PostPosted: Fri Jan 23, 2009 4:35 pm
by CASS
Any one have a clue ?

"You've scattered a deck of cards and one joker face down on table so that you dont know which card is where.
Next you start turning the cards over one by one.
Assuming that you cant flip the same card twice, what are the percentage odds that you will turn over all four aces before you turn over the joker."

From Professor Layton and the Curious Village.
This has got us by the short an curlies,I is off to the Sausage for a glass of inspiration.

Re: O/T Stumped on this one HELP

PostPosted: Fri Jan 23, 2009 4:48 pm
by Gnasher
20%

Re: O/T Stumped on this one HELP

PostPosted: Fri Jan 23, 2009 5:07 pm
by CASS
Gnasher wrote:20%

Well that's what we thought,but I guess we we rather complicated the situation...20% seems logical. :?

Re: O/T Stumped on this one HELP

PostPosted: Fri Jan 23, 2009 5:38 pm
by Gnasher
Talking about a pack of cards makes you think the rest of the cards are important, they aren't. You've got 5 cards and the chance of turning a specific one of them over last is 1 in 5, 20%

Re: O/T Stumped on this one HELP

PostPosted: Sat Jan 24, 2009 12:08 am
by Alan
Gnasher wrote:Talking about a pack of cards makes you think the rest of the cards are important, they aren't. You've got 5 cards and the chance of turning a specific one of them over last is 1 in 5, 20%


Guessing on this one, but with 5 cards, 4 of them the aces, surely the odds on not picking the joker are 80% only on the first pick. If an ace is picked, then the odds drop to 75% on the second pick, to 66.6% on the third go and finally 50% with 2 cards left.
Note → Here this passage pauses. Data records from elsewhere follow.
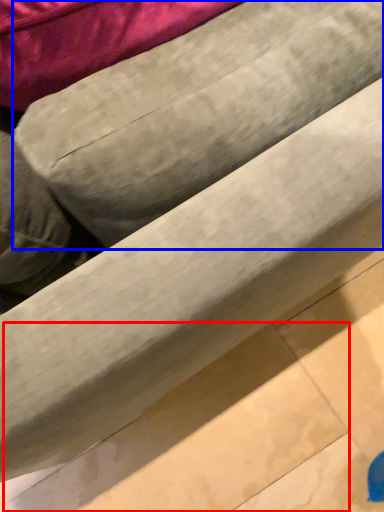
Question: Which object is further to the camera taking this photo, tile (highlighted by a red box) or bean bag chair (highlighted by a blue box)?

Choices:
 (A) tile
 (B) bean bag chair

Answer: (A)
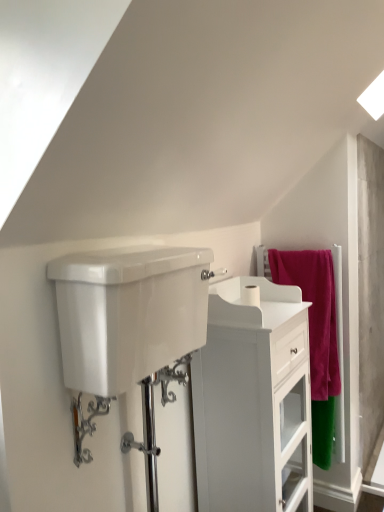
Question: Does point (97, 412) appear closer or farther from the camera than point (152, 402)?

Choices:
 (A) farther
 (B) closer

Answer: (B)

Question: In terms of size, does chrome metallic faucet at lower left appear bigger or smaller than polished chrome shower door at center?

Choices:
 (A) big
 (B) small

Answer: (B)

Question: Which is farther from the chrome metallic faucet at lower left?

Choices:
 (A) white glossy tank at center
 (B) white matte toilet paper at center
 (C) white glossy cabinet at center
 (D) pink fabric towel at right
 (E) polished chrome shower door at center

Answer: (D)

Question: Estimate the real-world distances between objects in this image. Which object is closer to the pink fabric towel at right?

Choices:
 (A) white glossy tank at center
 (B) chrome metallic faucet at lower left
 (C) polished chrome shower door at center
 (D) white matte toilet paper at center
 (E) white glossy cabinet at center

Answer: (E)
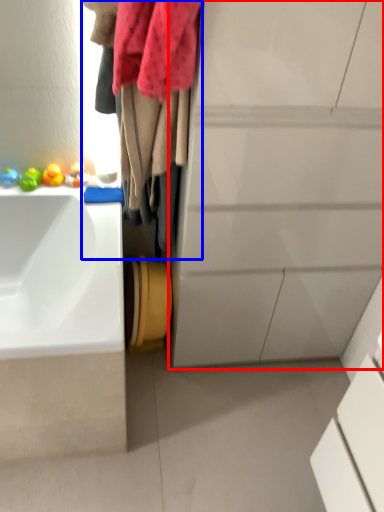
Question: Which of the following is the closest to the observer, bathroom cabinet (highlighted by a red box) or laundry (highlighted by a blue box)?

Choices:
 (A) bathroom cabinet
 (B) laundry

Answer: (A)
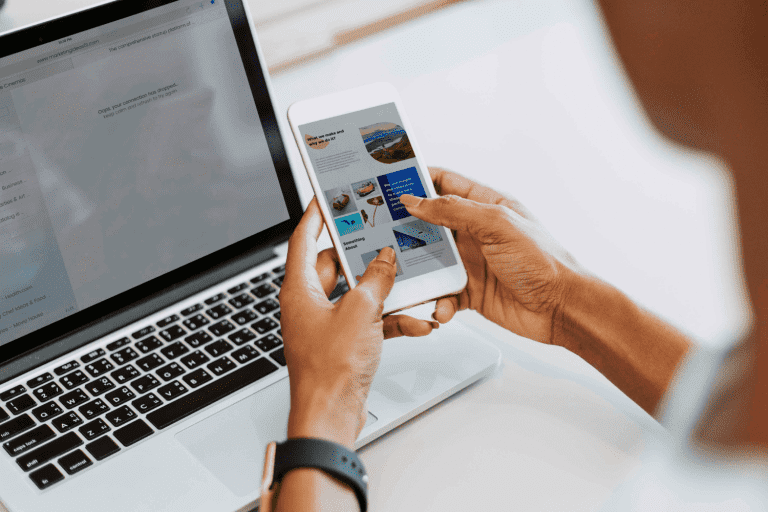
At what (x,y) coordinates should I click in order to perform the action: click on screen. Please return your answer as a coordinate pair (x, y). Looking at the image, I should click on tap(153, 247).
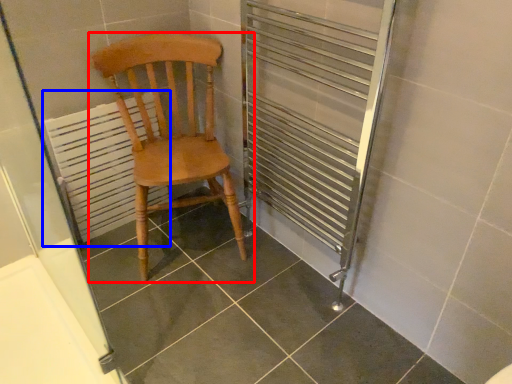
Question: Which point is closer to the camera, chair (highlighted by a red box) or radiator (highlighted by a blue box)?

Choices:
 (A) chair
 (B) radiator

Answer: (A)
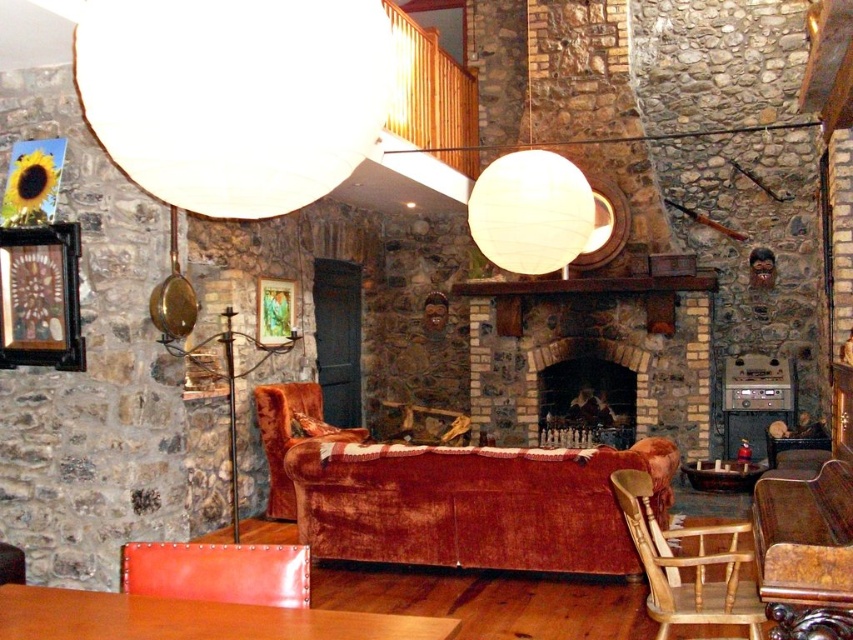
You are an interior designer planning to place a large decorative item in the living room. You have a white matte sphere at upper center and a leather armchair at lower left. Which object is larger and should be placed in a more spacious area?

The white matte sphere at upper center is bigger than the leather armchair at lower left, so it should be placed in a more spacious area to accommodate its size.

Consider the image. You are an interior designer planning to place a new piece of furniture in this rustic living room. You have a tall bookshelf that needs to be positioned between the white matte sphere at upper center and the leather armchair at lower left. Based on their positions, can you determine which object you should place the bookshelf closer to?

The white matte sphere at upper center is closer to the viewer than the leather armchair at lower left, so you should place the bookshelf closer to the leather armchair at lower left to maintain balance in the room layout.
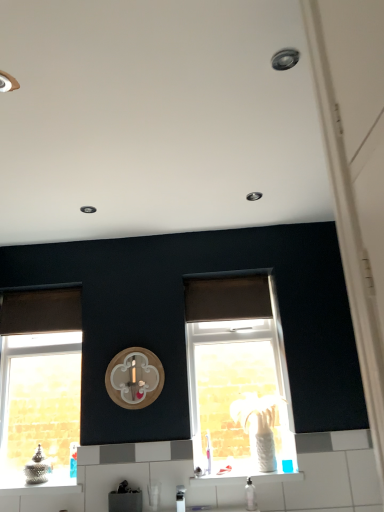
Question: Is brown matte curtain at center, the first curtain positioned from the right, thinner than wooden clock at center?

Choices:
 (A) yes
 (B) no

Answer: (B)

Question: Considering the relative sizes of brown matte curtain at center, the first curtain positioned from the right, and wooden clock at center in the image provided, is brown matte curtain at center, the first curtain positioned from the right, wider than wooden clock at center?

Choices:
 (A) yes
 (B) no

Answer: (A)

Question: From the image's perspective, is brown matte curtain at center, the first curtain positioned from the right, located above wooden clock at center?

Choices:
 (A) yes
 (B) no

Answer: (A)

Question: Is brown matte curtain at center, the 2th curtain from the left, turned away from wooden clock at center?

Choices:
 (A) no
 (B) yes

Answer: (A)

Question: Does brown matte curtain at center, the 2th curtain from the left, lie in front of wooden clock at center?

Choices:
 (A) no
 (B) yes

Answer: (A)

Question: Is brown matte curtain at center, the first curtain positioned from the right, with wooden clock at center?

Choices:
 (A) yes
 (B) no

Answer: (B)

Question: From a real-world perspective, is brown fabric curtain at left, the first curtain viewed from the left, on brown matte curtain at center, the 2th curtain from the left?

Choices:
 (A) yes
 (B) no

Answer: (A)

Question: Is brown fabric curtain at left, the second curtain from the right, positioned in front of brown matte curtain at center, the first curtain positioned from the right?

Choices:
 (A) no
 (B) yes

Answer: (A)

Question: Is brown fabric curtain at left, the first curtain viewed from the left, taller than brown matte curtain at center, the first curtain positioned from the right?

Choices:
 (A) no
 (B) yes

Answer: (A)

Question: From the image's perspective, is brown fabric curtain at left, the first curtain viewed from the left, located above brown matte curtain at center, the 2th curtain from the left?

Choices:
 (A) no
 (B) yes

Answer: (A)

Question: Does brown fabric curtain at left, the second curtain from the right, appear on the left side of brown matte curtain at center, the first curtain positioned from the right?

Choices:
 (A) yes
 (B) no

Answer: (A)

Question: Are brown fabric curtain at left, the first curtain viewed from the left, and brown matte curtain at center, the first curtain positioned from the right, far apart?

Choices:
 (A) yes
 (B) no

Answer: (B)

Question: Is clear glass window at left, the 2th window when ordered from right to left, located outside satin silver faucet at lower center?

Choices:
 (A) no
 (B) yes

Answer: (B)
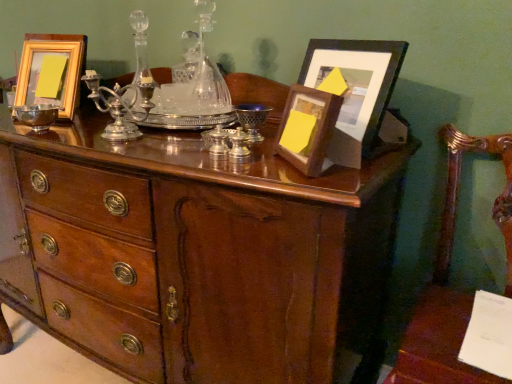
The image size is (512, 384). What are the coordinates of `vacant space situated on the left part of silver metallic candle holder at center, which appears as the second candle holder when viewed from the back` in the screenshot? It's located at (155, 153).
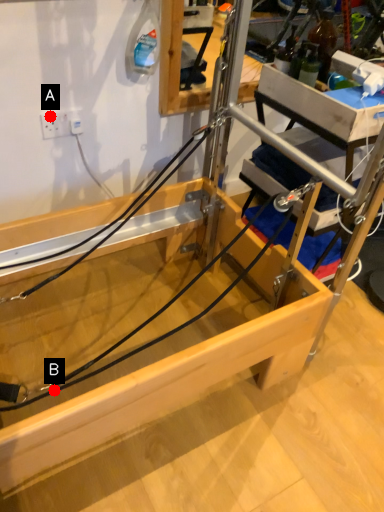
Question: Two points are circled on the image, labeled by A and B beside each circle. Which point is farther to the camera?

Choices:
 (A) A is further
 (B) B is further

Answer: (A)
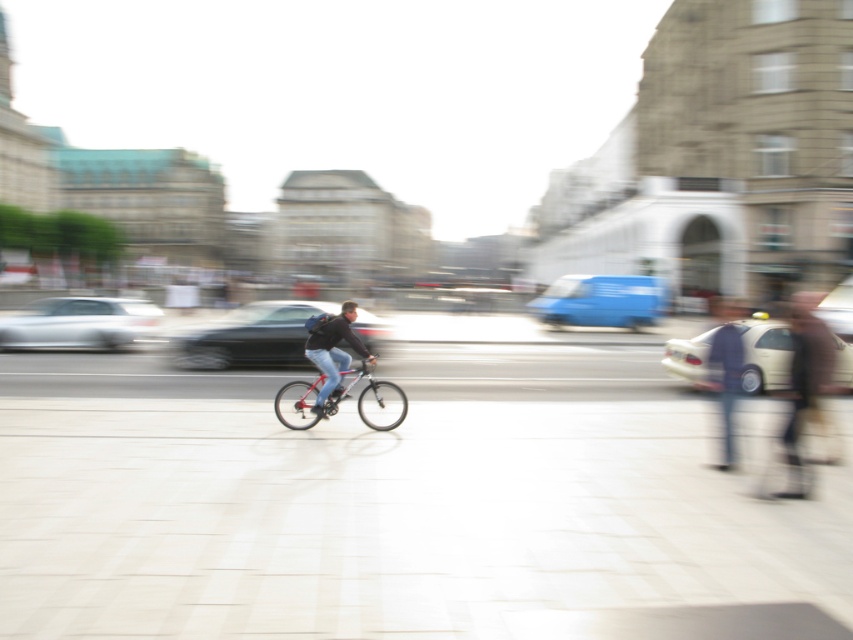
You are a delivery person who needs to quickly assess the space between the blurred beige coat at right and the metallic silver bicycle at center to determine if your package can fit. The package is 1.2 meters wide. Can the package fit between them?

The blurred beige coat at right is wider than the metallic silver bicycle at center. However, the exact distance between them isn not specified in the objects description. Therefore, it is impossible to determine if the package will fit based on the provided information.

You are a pedestrian standing on the left side of the paved area. You see the dark blue jeans at right and the matte black jacket at center. Which object is closer to your right side?

The dark blue jeans at right is closer to your right side because it is positioned to the right of the matte black jacket at center.

You are standing at the point with coordinates point [798,404] and want to walk to the point with coordinates point [244,358]. Which direction should you move in to get closer to your destination?

You should move towards the direction of the point [244,358], which is closer to you than the point [798,404]. Since point [244,358] is further to the viewer than point [798,404], you need to move forward towards it.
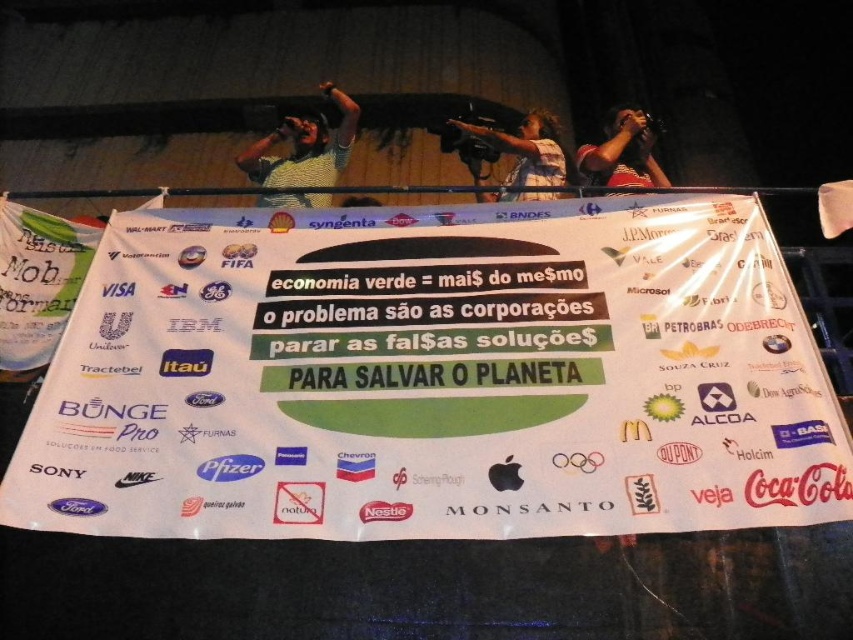
Can you confirm if yellow-green knit sweater at upper center is positioned to the right of blue denim shirt at upper center?

Incorrect, yellow-green knit sweater at upper center is not on the right side of blue denim shirt at upper center.

Which is in front, point (340, 99) or point (526, 140)?

Point (526, 140)

Locate an element on the screen. The height and width of the screenshot is (640, 853). yellow-green knit sweater at upper center is located at coordinates (305, 147).

Between white paper banner at center and yellow-green knit sweater at upper center, which one has less height?

yellow-green knit sweater at upper center

Is white paper banner at center above yellow-green knit sweater at upper center?

Actually, white paper banner at center is below yellow-green knit sweater at upper center.

Is point (598, 490) positioned before point (351, 141)?

Yes, point (598, 490) is in front of point (351, 141).

The height and width of the screenshot is (640, 853). What are the coordinates of `white paper banner at center` in the screenshot? It's located at (434, 378).

Who is taller, white paper banner at center or blue denim shirt at upper center?

Standing taller between the two is white paper banner at center.

Can you confirm if white paper banner at center is thinner than blue denim shirt at upper center?

In fact, white paper banner at center might be wider than blue denim shirt at upper center.

Does point (631, 326) come in front of point (553, 193)?

Yes.

Locate an element on the screen. The width and height of the screenshot is (853, 640). white paper banner at center is located at coordinates (x=434, y=378).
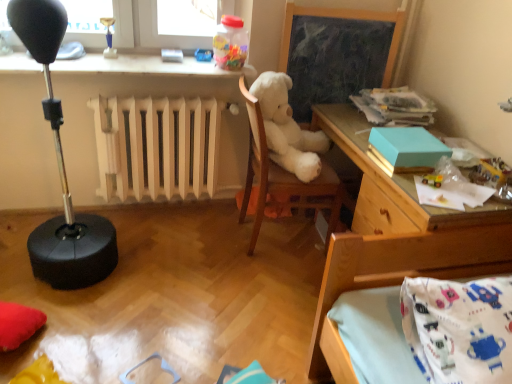
You are a GUI agent. You are given a task and a screenshot of the screen. Output one action in this format:
    pyautogui.click(x=<x>, y=<y>)
    Task: Click on the blank area to the left of metallic yellow toy car at upper right, the first toy when ordered from bottom to top
    
    Given the screenshot: What is the action you would take?
    pyautogui.click(x=408, y=180)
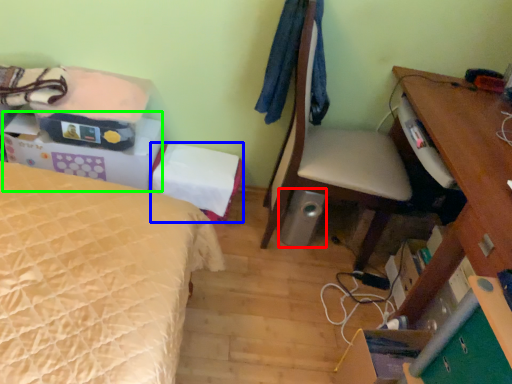
Question: Based on their relative distances, which object is farther from loudspeaker (highlighted by a red box)? Choose from storage box (highlighted by a blue box) and storage box (highlighted by a green box).

Choices:
 (A) storage box
 (B) storage box

Answer: (B)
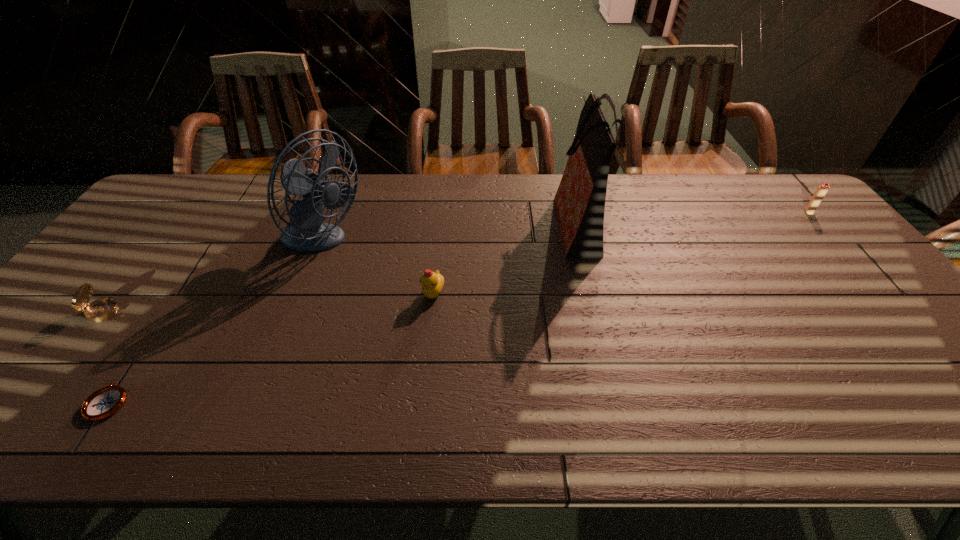
You are a GUI agent. You are given a task and a screenshot of the screen. Output one action in this format:
    pyautogui.click(x=<x>, y=<y>)
    Task: Click on the free point that satisfies the following two spatial constraints: 1. on the front side of the second object from right to left; 2. on the front-facing side of the duckling
    The width and height of the screenshot is (960, 540).
    Given the screenshot: What is the action you would take?
    pyautogui.click(x=596, y=293)

Locate an element on the screen. The height and width of the screenshot is (540, 960). vacant space that satisfies the following two spatial constraints: 1. on the back side of the rightmost object; 2. on the right side of the fifth object from right to left is located at coordinates (233, 212).

The image size is (960, 540). I want to click on free spot that satisfies the following two spatial constraints: 1. on the front side of the shopping bag; 2. on the front-facing side of the duckling, so click(596, 293).

Locate an element on the screen. Image resolution: width=960 pixels, height=540 pixels. free space that satisfies the following two spatial constraints: 1. on the front-facing side of the third object from right to left; 2. with the dial facing the left compass is located at coordinates (431, 312).

Identify the location of vacant area that satisfies the following two spatial constraints: 1. on the back side of the right compass; 2. on the right side of the igniter. (233, 212).

The image size is (960, 540). What are the coordinates of `blank space that satisfies the following two spatial constraints: 1. on the front-facing side of the duckling; 2. with the dial facing the left compass` in the screenshot? It's located at click(x=431, y=312).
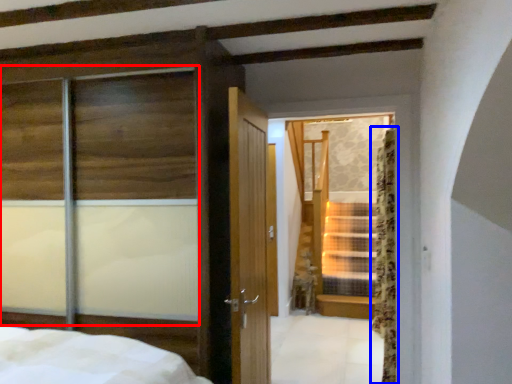
Question: Which object is closer to the camera taking this photo, window (highlighted by a red box) or curtain (highlighted by a blue box)?

Choices:
 (A) window
 (B) curtain

Answer: (A)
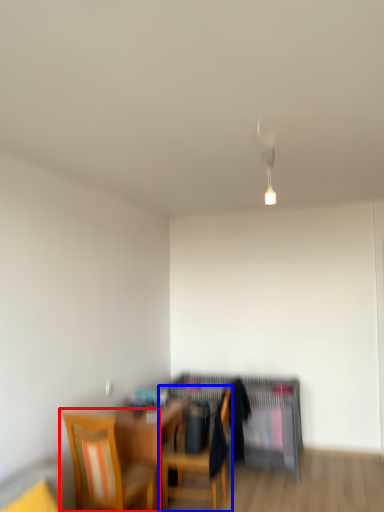
Question: Which object is closer to the camera taking this photo, chair (highlighted by a red box) or chair (highlighted by a blue box)?

Choices:
 (A) chair
 (B) chair

Answer: (A)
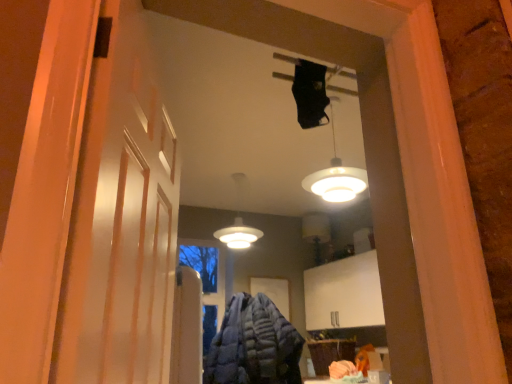
What do you see at coordinates (254, 345) in the screenshot?
I see `blue quilted jacket at center` at bounding box center [254, 345].

Where is `white glossy lampshade at upper center, the 1th lamp positioned from the right`? The width and height of the screenshot is (512, 384). white glossy lampshade at upper center, the 1th lamp positioned from the right is located at coordinates (336, 178).

Which is in front, blue quilted jacket at center or white glossy lampshade at upper center, the 1th lamp positioned from the right?

white glossy lampshade at upper center, the 1th lamp positioned from the right, is closer to the camera.

Is blue quilted jacket at center wider or thinner than white glossy lampshade at upper center, which appears as the second lamp when viewed from the left?

Clearly, blue quilted jacket at center has more width compared to white glossy lampshade at upper center, which appears as the second lamp when viewed from the left.

Is blue quilted jacket at center positioned with its back to white glossy lampshade at upper center, positioned as the second lamp in back-to-front order?

No.

Locate an element on the screen. This screenshot has width=512, height=384. clothing below the white glossy lampshade at upper center, the 1th lamp positioned from the right (from the image's perspective) is located at coordinates (254, 345).

Can you confirm if white matte lamp at center, marked as the 2th lamp in a right-to-left arrangement, is taller than white glossy lampshade at upper center, positioned as the second lamp in back-to-front order?

Indeed, white matte lamp at center, marked as the 2th lamp in a right-to-left arrangement, has a greater height compared to white glossy lampshade at upper center, positioned as the second lamp in back-to-front order.

Considering the relative sizes of white matte lamp at center, acting as the second lamp starting from the front, and white glossy lampshade at upper center, which appears as the second lamp when viewed from the left, in the image provided, is white matte lamp at center, acting as the second lamp starting from the front, smaller than white glossy lampshade at upper center, which appears as the second lamp when viewed from the left,?

Actually, white matte lamp at center, acting as the second lamp starting from the front, might be larger than white glossy lampshade at upper center, which appears as the second lamp when viewed from the left.

From the image's perspective, which object appears higher, white matte lamp at center, the first lamp when ordered from left to right, or white glossy lampshade at upper center, positioned as the second lamp in back-to-front order?

white glossy lampshade at upper center, positioned as the second lamp in back-to-front order, appears higher in the image.

Is blue quilted jacket at center with white matte barn door at left?

No.

From a real-world perspective, between blue quilted jacket at center and white matte barn door at left, who is vertically higher?

In real-world perspective, white matte barn door at left is above.

Based on their sizes in the image, would you say blue quilted jacket at center is bigger or smaller than white matte barn door at left?

blue quilted jacket at center is bigger than white matte barn door at left.

Is blue quilted jacket at center looking in the opposite direction of white matte barn door at left?

No.

Considering the positions of objects white glossy lampshade at upper center, the 1th lamp positioned from the right, and white matte barn door at left in the image provided, who is behind, white glossy lampshade at upper center, the 1th lamp positioned from the right, or white matte barn door at left?

white glossy lampshade at upper center, the 1th lamp positioned from the right.

Is white glossy lampshade at upper center, which appears as the second lamp when viewed from the left, wider or thinner than white matte barn door at left?

Clearly, white glossy lampshade at upper center, which appears as the second lamp when viewed from the left, has more width compared to white matte barn door at left.

From the image's perspective, which object appears higher, white glossy lampshade at upper center, which appears as the second lamp when viewed from the left, or white matte barn door at left?

white glossy lampshade at upper center, which appears as the second lamp when viewed from the left, appears higher in the image.

Consider the image. Is white matte barn door at left completely or partially inside white glossy lampshade at upper center, arranged as the first lamp when viewed from the front?

No.

Is white glossy lampshade at upper center, positioned as the second lamp in back-to-front order, facing towards white matte lamp at center, acting as the second lamp starting from the front?

No, white glossy lampshade at upper center, positioned as the second lamp in back-to-front order, does not turn towards white matte lamp at center, acting as the second lamp starting from the front.

This screenshot has width=512, height=384. I want to click on lamp to the left of white glossy lampshade at upper center, the 1th lamp positioned from the right, so click(x=239, y=222).

Between white glossy lampshade at upper center, the 1th lamp positioned from the right, and white matte lamp at center, acting as the second lamp starting from the front, which one has larger width?

white matte lamp at center, acting as the second lamp starting from the front, is wider.

How different are the orientations of white glossy lampshade at upper center, positioned as the second lamp in back-to-front order, and white matte lamp at center, marked as the first lamp in a back-to-front arrangement, in degrees?

The angular difference between white glossy lampshade at upper center, positioned as the second lamp in back-to-front order, and white matte lamp at center, marked as the first lamp in a back-to-front arrangement, is 0.0997 degrees.

Is white glossy lampshade at upper center, positioned as the second lamp in back-to-front order, at the left side of blue quilted jacket at center?

No.

How much distance is there between white glossy lampshade at upper center, the 1th lamp positioned from the right, and blue quilted jacket at center?

4.73 feet.

From a real-world perspective, which is physically above, white glossy lampshade at upper center, which appears as the second lamp when viewed from the left, or blue quilted jacket at center?

In real-world perspective, white glossy lampshade at upper center, which appears as the second lamp when viewed from the left, is above.

How many degrees apart are the facing directions of white glossy lampshade at upper center, positioned as the second lamp in back-to-front order, and blue quilted jacket at center?

white glossy lampshade at upper center, positioned as the second lamp in back-to-front order, and blue quilted jacket at center are facing 3 degrees away from each other.

Are white matte barn door at left and white glossy lampshade at upper center, arranged as the first lamp when viewed from the front, making contact?

No.

Is white glossy lampshade at upper center, the 1th lamp positioned from the right, at the back of white matte barn door at left?

No, white matte barn door at left is not facing the opposite direction of white glossy lampshade at upper center, the 1th lamp positioned from the right.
Some clever dick somewhere wil have a formula for these sort of computations...but like CASS
says...maybe we are making it over complicated.

Re: O/T Stumped on this one HELP

PostPosted: Sat Jan 24, 2009 12:15 am
by Keith
Alan wrote:
Gnasher wrote:Talking about a pack of cards makes you think the rest of the cards are important, they aren't. You've got 5 cards and the chance of turning a specific one of them over last is 1 in 5, 20%


but like CASS says...maybe we are making it over complicated.


Yup, I agree with Gnasher and therefore Alan!

Of the five cards, the only point of interest is which one comes last. Therefore each of the Aces and the one Jack all have the same chance of coming out last, 1 in 5, or 20%

Re: O/T Stumped on this one HELP

PostPosted: Sat Jan 24, 2009 12:48 am
by Alan
Alan wrote:Guessing on this one, but with 5 cards, 4 of them the aces, surely the odds on not picking the joker are 80% only on the first pick. If an ace is picked, then the odds drop to 75% on the second pick, to 66.6% on the third go and finally 50% with 2 cards left.

Some clever dick somewhere wil have a formula for these sort of computations...but like CASS
says...maybe we are making it over complicated.


As this is my theory ('and this is what it is'... Ann Elk) I claim full marks for my proof..which gives the answer...

80% x 75% x 66.66% x 50% = 20%

o.k. I'll get my anorak.....